Лицо Олимпиады пылало, глаза были гневные, заплаканные.

- Ты погоди, ты постой! - Красные, тесемные вожжи тряслись в руках ошеломленного Микешки. - Да рази я виноват? - бормотал он.

- А кто? Через вас ей кандалы надели, а я этому рыжему супостату Митьке поверила, на шею кинулась от горя горького... А тут Авдей-лиходей появился и свой товар в ход пустил - Марфу и меня мертвой петлей захлестнул! - Она всхлипнула и уронила растрепанную голову на колени.

"А ведь и на самом деле, - думал Микешка, - расценили каждую в отдельности".

Кони шли тихим шагом, мерно и гулко постукивали колеса о мерзлую землю. Над седыми горами во всю ширь расчистилось прозрачное осеннее небо. Ближний тугай искрился радужными на солнце бликами неопавших, прихваченных морозом листьев черемухи, вязника, ветлы и яркого краснотала. На луговой, ковыльной гриве зеркалом блеснуло круглое озерцо с привычным домашним названием Горшочек, с сонно плавающим на поверхности камышом, листопадом и клочьями верблюжьей колючки. Кони, почуяв воду, зафырчали, взбодренно тряхнули головами.

С испугом и жалостью поглядывая на беспомощно всхлипывающую Олимпиаду, Микешка чересчур сильно дернул вожжи, кони резко подали вперед и повернули к ближайшему стожку. Тарантас так подбросило на кочках, что Олимпиада едва удержалась.

- Ты что, сдурел? - хватаясь за металлическую ручку, крикнула она и перестала всхлипывать.

- Нечаянно вышло, - сдерживая коней, ответил Микешка.

- А зачем ты свернул к стогу?

- Пусть кони передохнут малость, да и тебе успокоиться надо, посматривая на нее виноватыми глазами, проговорил Микешка. Тронутая его вниманием, она не стала возражать, и до стожка проехали молча. Кони уперлись дышлом в шуршащее сено и остановились.

Микешка соскочил с козел, поправил у левого рысака сбившуюся шлею, украшенную тяжелым наборным серебром, потом вытащил из стога клок душистого сена и по очереди протер коням забрызганные грязным снегом грудь и ноги. Кони были рослые, светло-рыжей масти, с белыми, в чулках ногами.

В шубе из голубого горностая Олимпиада поднялась в тарантасе во весь рост и обвила шею концами большого оренбургского платка. Микешка бросился было к ней и хотел помочь вылезти из тарантаса, но она отстранила его протянутую руку, подняв затуманенные слезами глаза, сказала с гордой в голосе недоступностью:

- Отойди.

Микешка растерянно сделал шаг назад.
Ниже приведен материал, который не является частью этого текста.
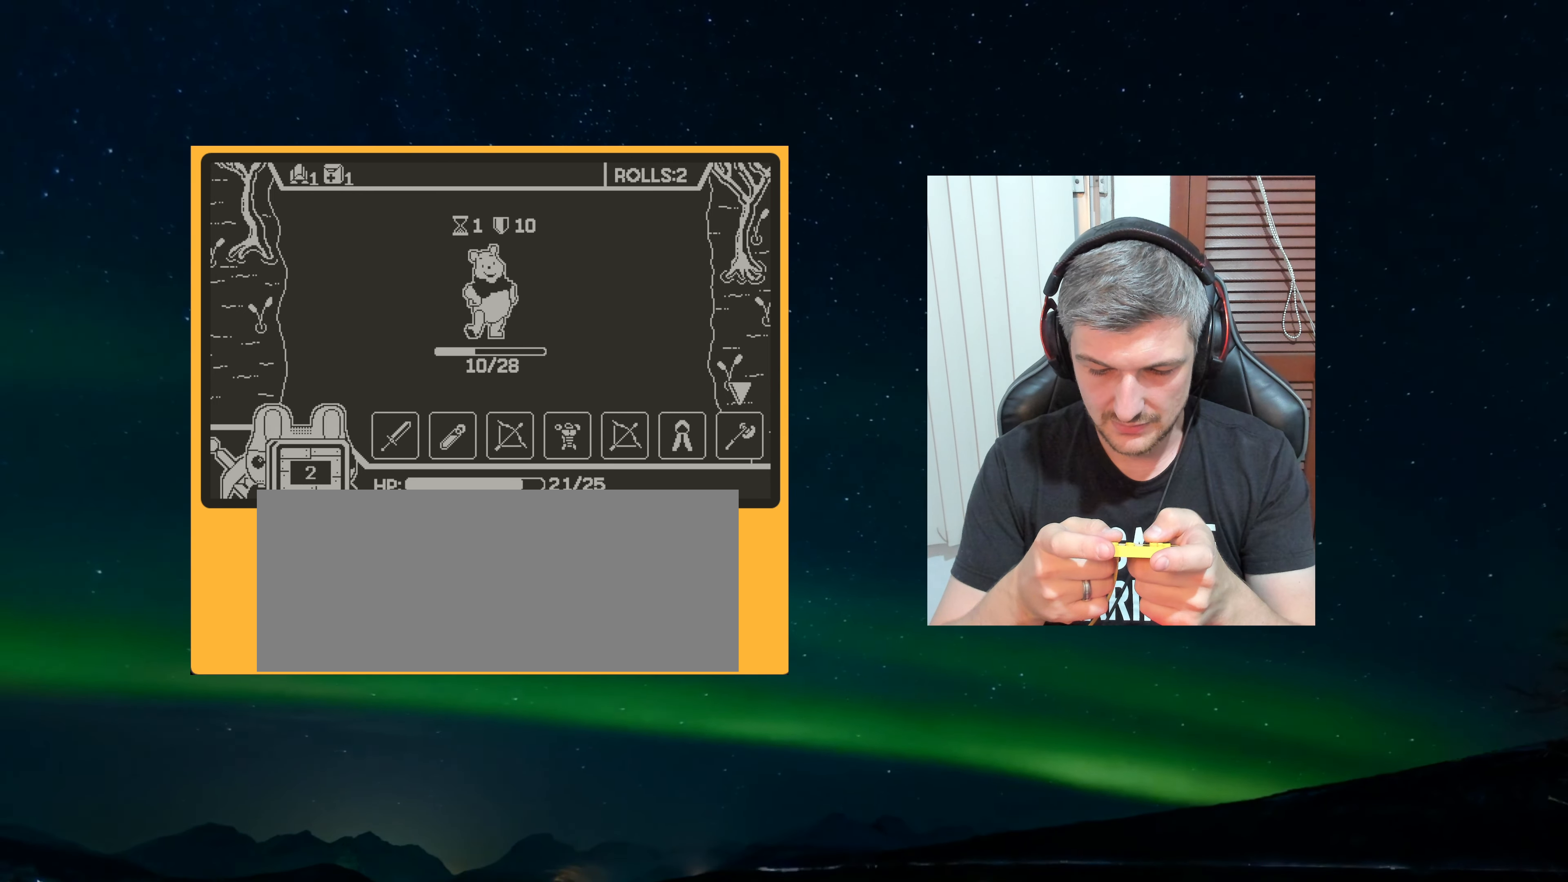
Gameplay with a controller (Nintendo layout); each line is a JSON object with the inputs held at the frame after it. "events" lists button and stick changes between this image and that frame as [ms after this image, input, new state], when the widget could be followed in between. Not read: L3 R3.
{"buttons": [], "left_stick": "center", "events": [[16, "A", "down"], [116, "A", "up"]]}
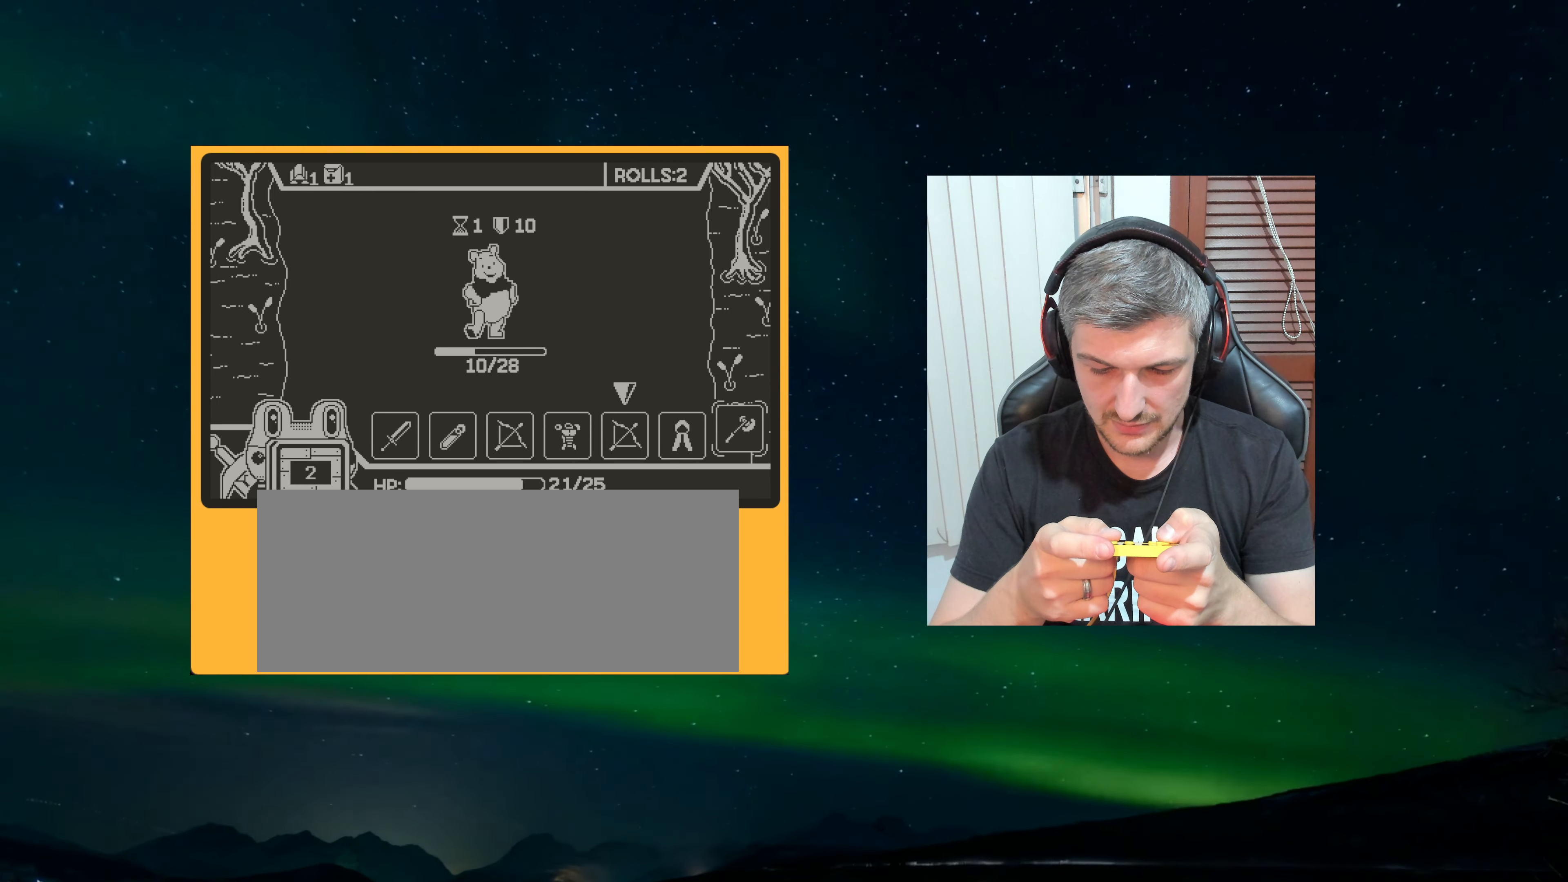
{"buttons": [], "left_stick": "center", "events": []}
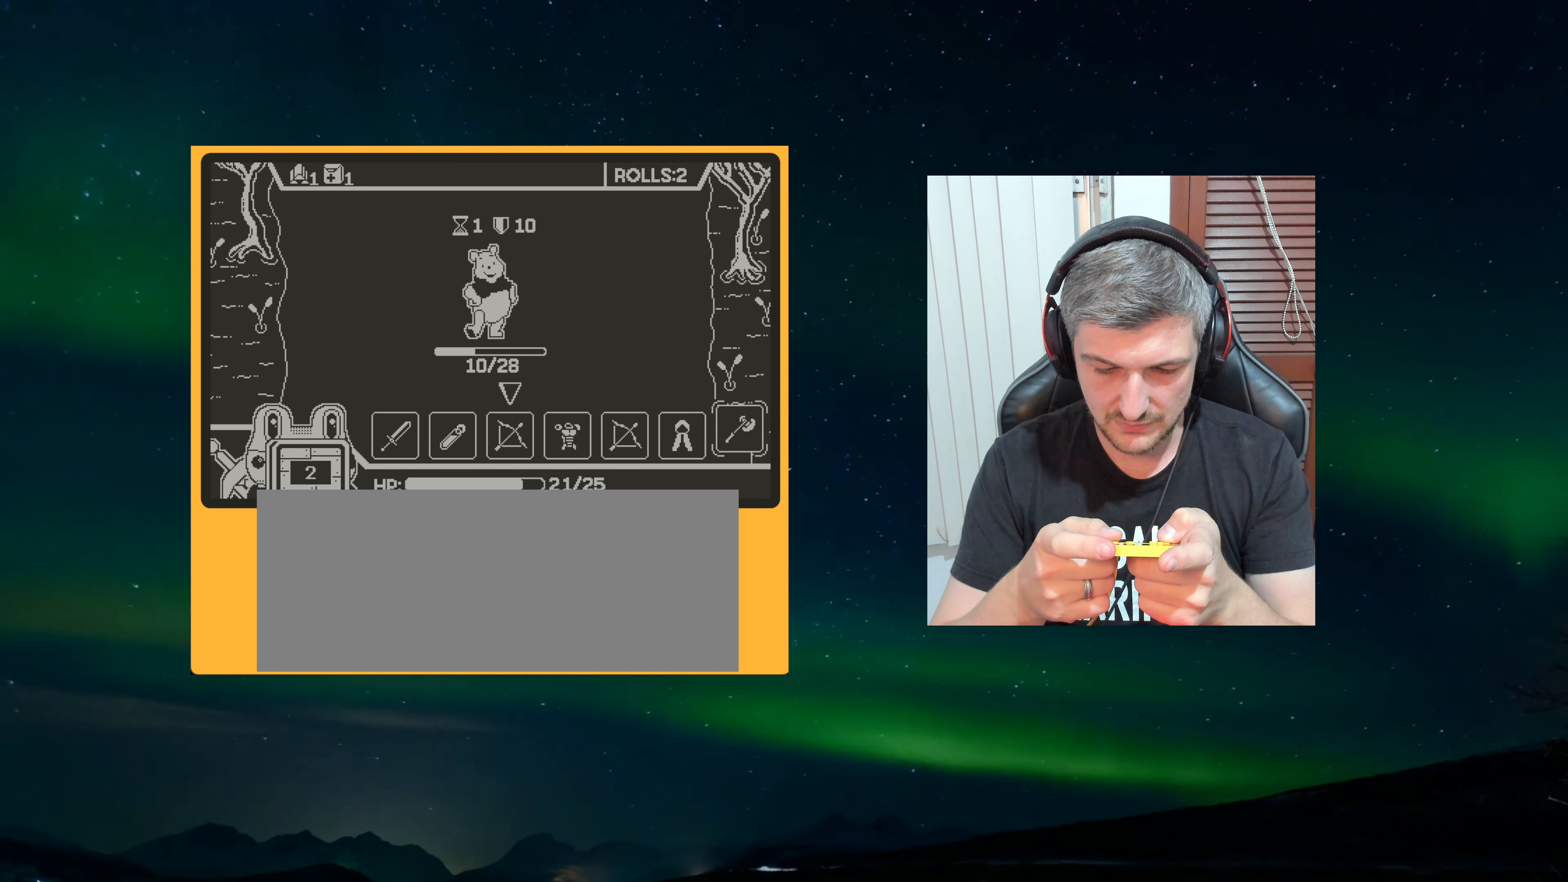
{"buttons": [], "left_stick": "center", "events": []}
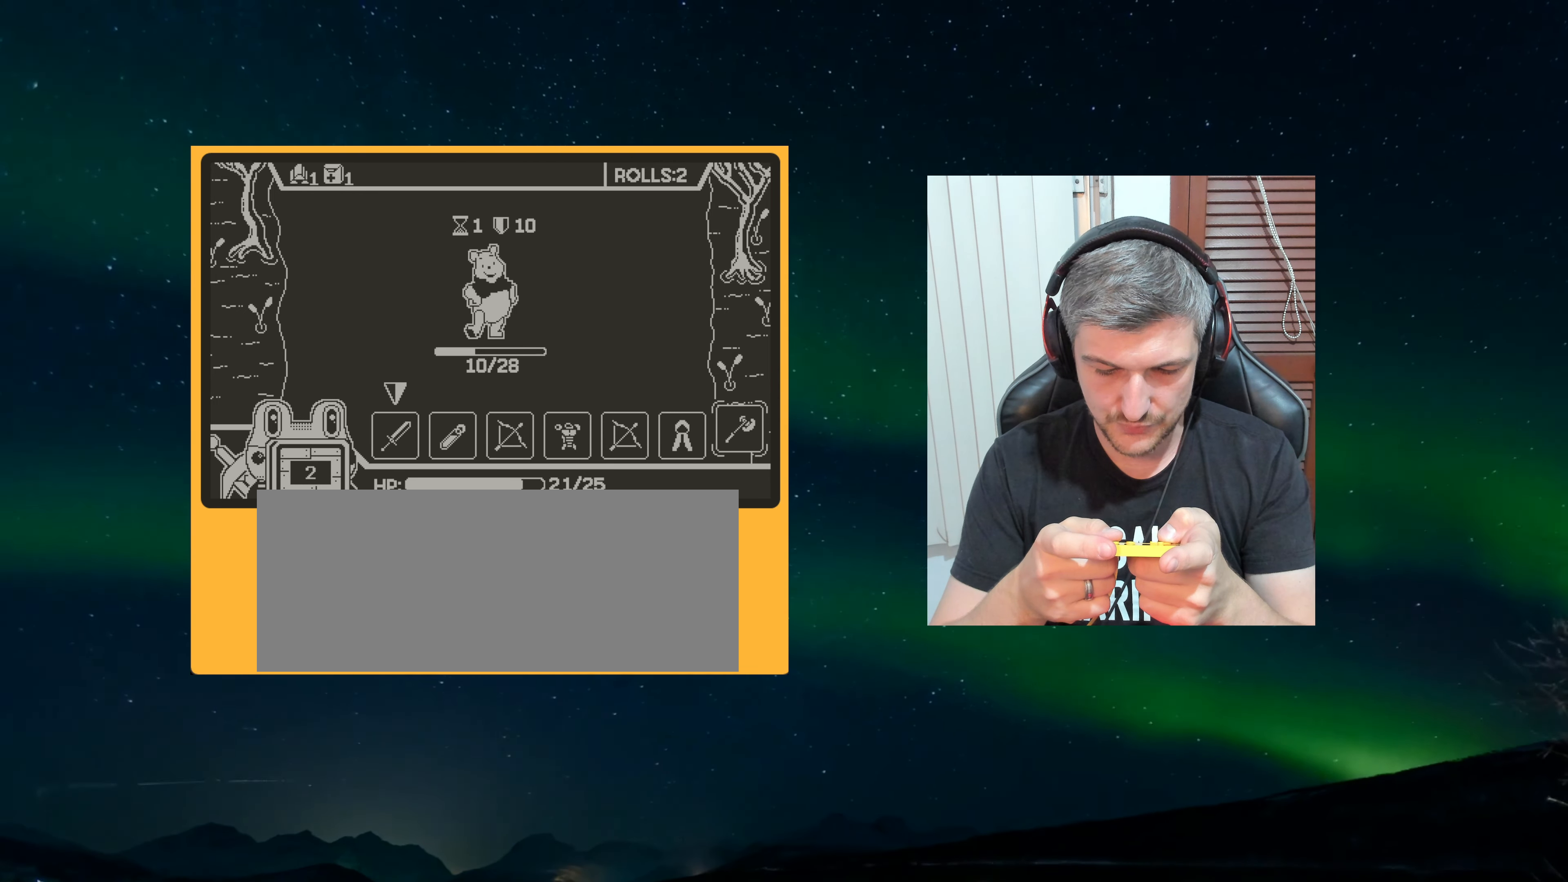
{"buttons": [], "left_stick": "center", "events": [[100, "A", "down"], [200, "A", "up"]]}
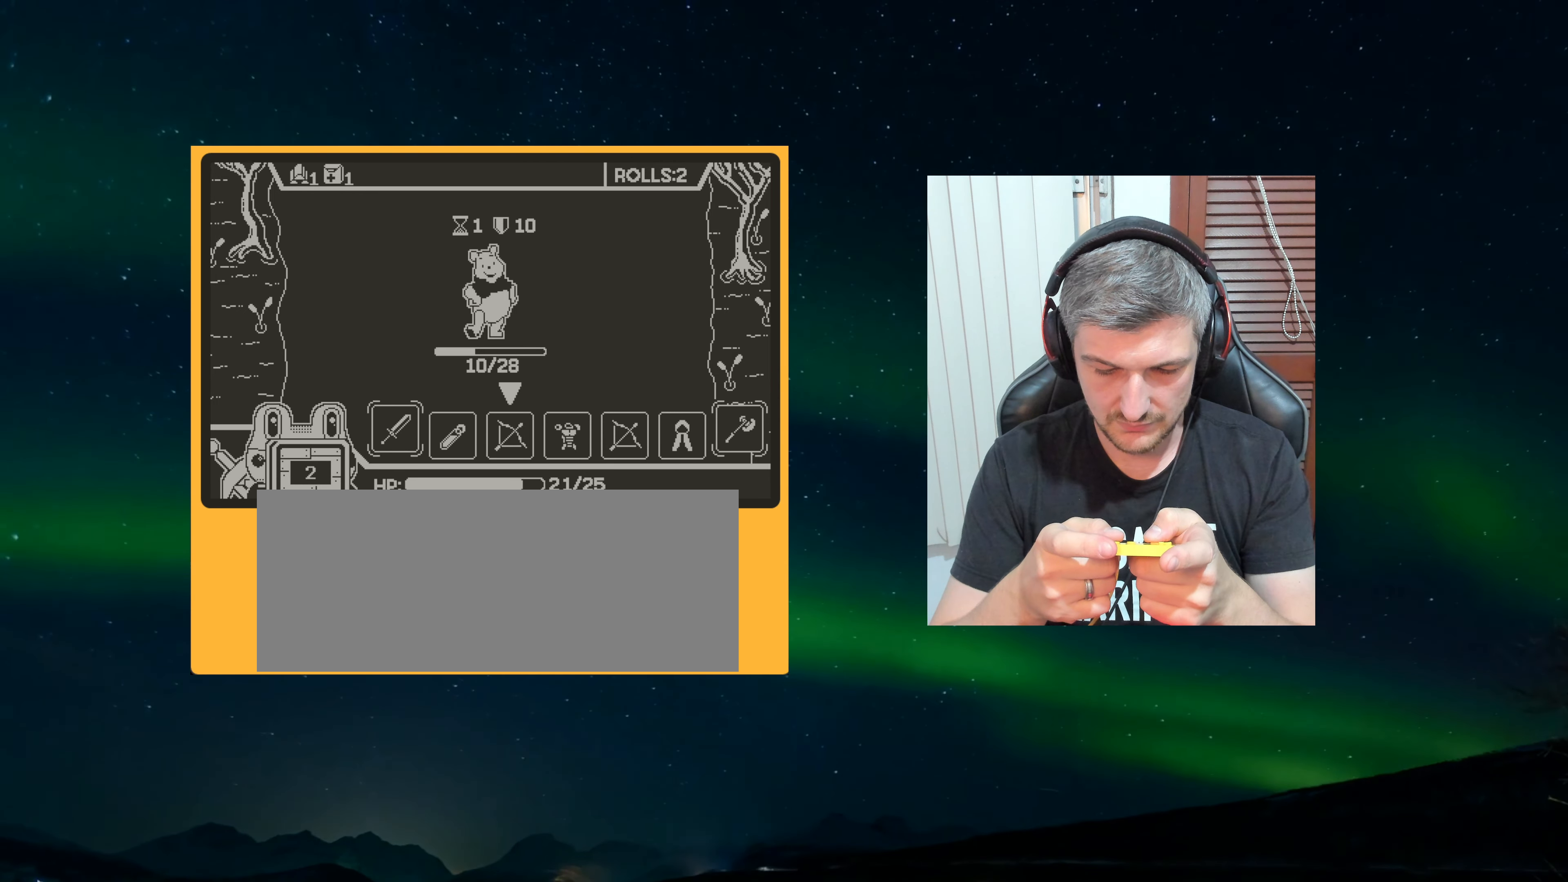
{"buttons": ["A"], "left_stick": "center", "events": [[100, "A", "down"], [233, "A", "up"], [500, "A", "down"]]}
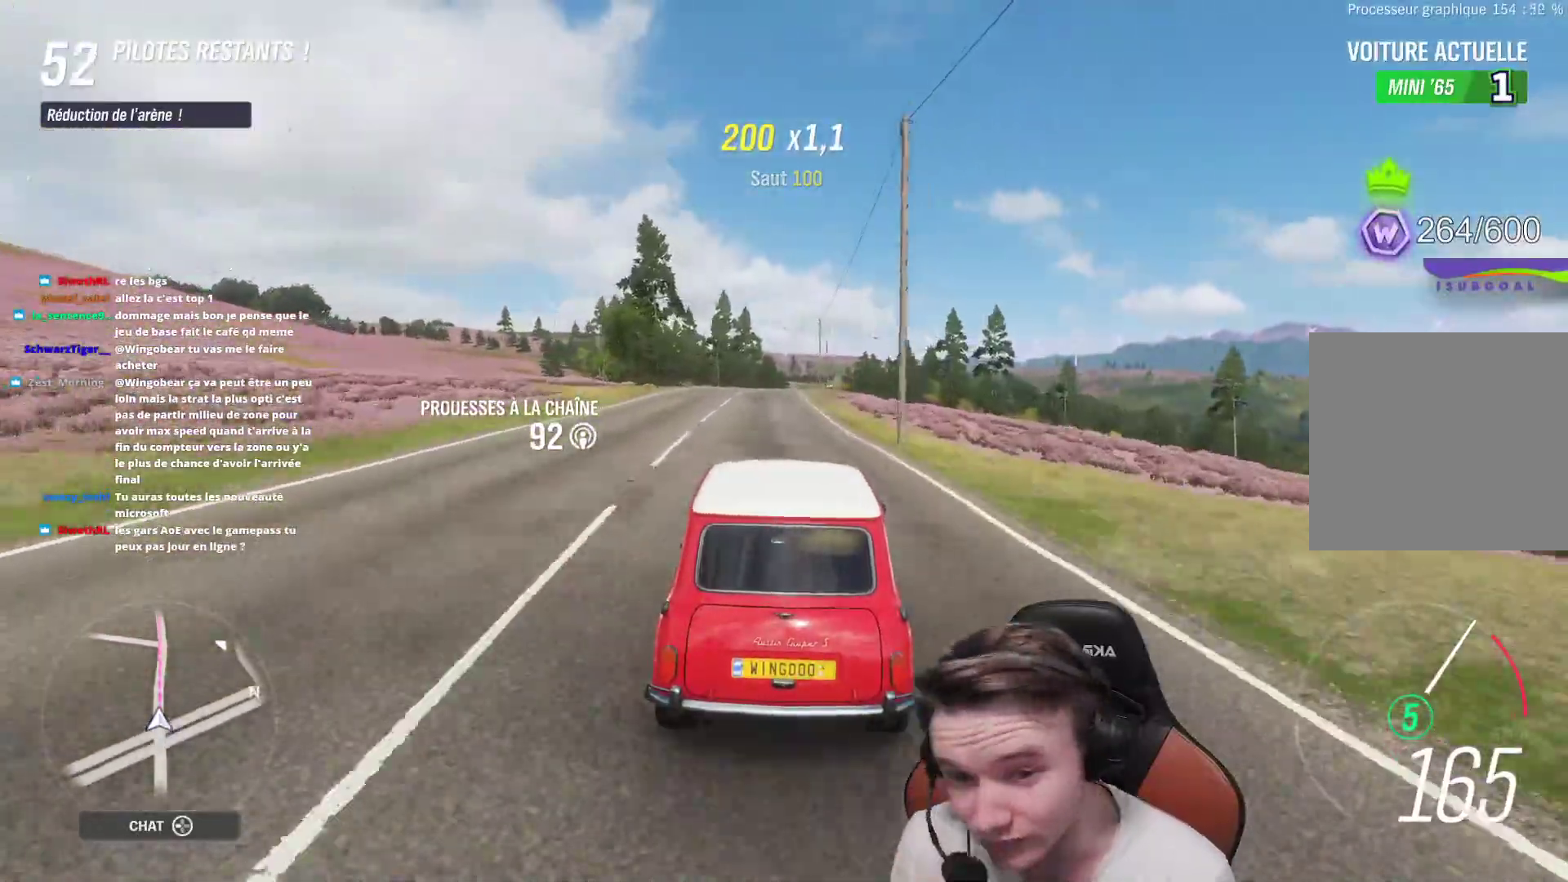
Gameplay with a controller (Xbox layout); each line is a JSON object with the inputs held at the frame after it. "events" lists button and stick changes between this image and that frame as [ms after this image, input, new state], when the widget could be followed in between. Not read: L3.
{"buttons": ["R2"], "left_stick": "center", "right_stick": "center", "events": []}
Распахнув широкополую шубу, Олимпиада смело выпрыгнула из кузова и мягко ступила фетровыми валенками на густую щетинистую кошенину, чуть припорошенную мягким, ночью выпавшим снежком.

- Хоть тут отдышусь маленько. Хорошо-то как, господи! - глубоко вздохнула она и перекрестилась на куржавые в стоге ветреницы.

Воздух был чист и свеж, как родниковая вода. Ветерок ласково шелестел засохшими листьями таловых веток. Сухие, еще не плотно прибитые дождями травинки на стогу мелко дрожали и шевелились, словно живые. Щеки Олимпиады сушил и слегка пощипывал слабый дневной морозец, умиротворяя и успокаивая взбудораженную кровь.

- Разнуздай лошадей и надергай им сена, - вдруг неожиданно смиренно и тихо сказала Олимпиада.

- Да они и так... - начал было Микешка, но она сердито перебила его:

- Делай, что тебе велят.

- Да сейчас нащипаю! Ты только не кричи, ради бога.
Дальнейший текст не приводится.